2. Subsidiaritas: Subsidiaritas adalah prinsip yang mengajarkan bahwa keputusan dan tanggung jawab harus diberikan kepada tingkat yang lebih rendah dalam masyarakat sejauh mungkin, kecuali jika tingkat yang lebih rendah tidak mampu menangani masalah tersebut. Prinsip subsidiaritas menghormati otonomi dan tanggung jawab individu, keluarga, dan komunitas lokal.
Contoh subsidiaritas:• Ketika ada masalah di sekolah, prinsip subsidiaritas mengajarkan bahwa keputusan dan penyelesaian masalah harus diberikan kepada guru dan kepala sekolah terlebih dahulu, sebelum melibatkan pihak yang lebih tinggi seperti dewan sekolah atau otoritas pendidikan.• Ketika ada masalah di lingkungan tempat tinggal, prinsip subsidiaritas mengajarkan bahwa warga sekitar harus berusaha menyelesaikan masalah tersebut secara mandiri sebelum meminta bantuan dari pemerintah atau lembaga yang lebih tinggi.• Subsidiaritas dipahami sebagai tidak adanya intervensi dari kelompok dengan tingkatan lebih tinggi, misal negara, untuk menentukan hal-hal yang dapat diputuskan secara mandiri oleh kelompok dalam tingkatan lebih rendah, misal komunitas iman dan keluarga. Subsidiaritas menekankan prinsip otonomi, kemerdekaan berpendapat, dan rasa hormat terhadap pribadi manusia yang diwujudkan dalam kemandirian untuk pengambilan keputusan.• Semangat yang tampak dalam prinsip subsidiaritas adalah pengakuan akan kekayaan dan kekhasan masing-masing kelompok akar rumput dalam berkontribusi untuk kebaikan dan kesejahteraan bersama.
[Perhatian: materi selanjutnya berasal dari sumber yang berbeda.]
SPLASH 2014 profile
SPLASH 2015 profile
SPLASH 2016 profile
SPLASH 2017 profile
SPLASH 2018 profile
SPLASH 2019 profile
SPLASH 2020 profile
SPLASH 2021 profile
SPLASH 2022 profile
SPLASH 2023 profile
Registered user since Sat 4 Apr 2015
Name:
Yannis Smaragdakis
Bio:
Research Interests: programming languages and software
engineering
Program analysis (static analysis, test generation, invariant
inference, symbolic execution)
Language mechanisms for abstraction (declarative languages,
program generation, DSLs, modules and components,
Subsidiaritas mengakui bahwa masing-masing kelompok memiliki kekhususan yang membuatnya berbeda dari kelompok lainnya, namun semuanya sama-sama dipanggil untuk mewartakan kisah Tuhan yang bermuara pada tujuan yang sama, yaitu kesejahteraan bersama. Demikian juga di KAJ, kita mensyukuri aneka keunikan dan kekhasan yang dimiliki oleh masing-masing kemunitas iman: paroki, komunitas-komunitas kategorial, komunitas pendidikan, komunitas doa, dan sebagainya; yang dengan satu dan lain cara telah berupaya untuk memberikan sumbangsih mereka untuk memajukan kesejahteraan bersama. Dengan demikian wajah Allah yang penuh belas kasih bagi semua orang semakin nyata.• Allah yang kita imani adalah Allah yang terlibat dalam hidup manusia dan melibatkan diri kita untuk ambil bagian dalam kisah-Nya. Sejak awal pelayanan-Nya di Galilea, Yesus selalu melibatkan orang-orang pilihan-Nya, yang diajak untuk ikut terlibat mengambil tanggung jawab dalam karya keselamatan-Nya. Semangat inilah yang ditampakkan dalam tema ARAH DASAR (ARDAS) KAJ di tahun 2024: Solidaritas dan Subsidiaritas. Seluruh umat KAJ dipanggil untuk menunjukkan semangat solidaritas dengan semua orang, terutama saudarisaudara kita yang berkekurangan dan menderita, sebagaimana Allah telah menunjukkan solidaritas-Nya kepada kita. Cara kita untuk menunjukkan solidaritas tersebut dapat bersumber dari aneka kekhasan, kekayaan, dan keunikan dari masing-masing komunitas iman di KAJ. Allah mengajak kita terlibat untuk menampakkan wajah-Nya yang berbelas kasih sesuai dengan konteks kemasyarakatan yang kita hidupi dan perbedaan kekhasan yang kita miliki.
Prinsip solidaritas dan subsidiaritas adalah dua prinsip penting dalam ajaran sosial Gereja Katolik. Ajaran sosial Gereja adalah seperangkat prinsip dan nilai yang mengajarkan kita tentang bagaimana hidup dan berinteraksi dalam masyarakat dengan cara yang adil, berkelanjutan, dan penuh kasih.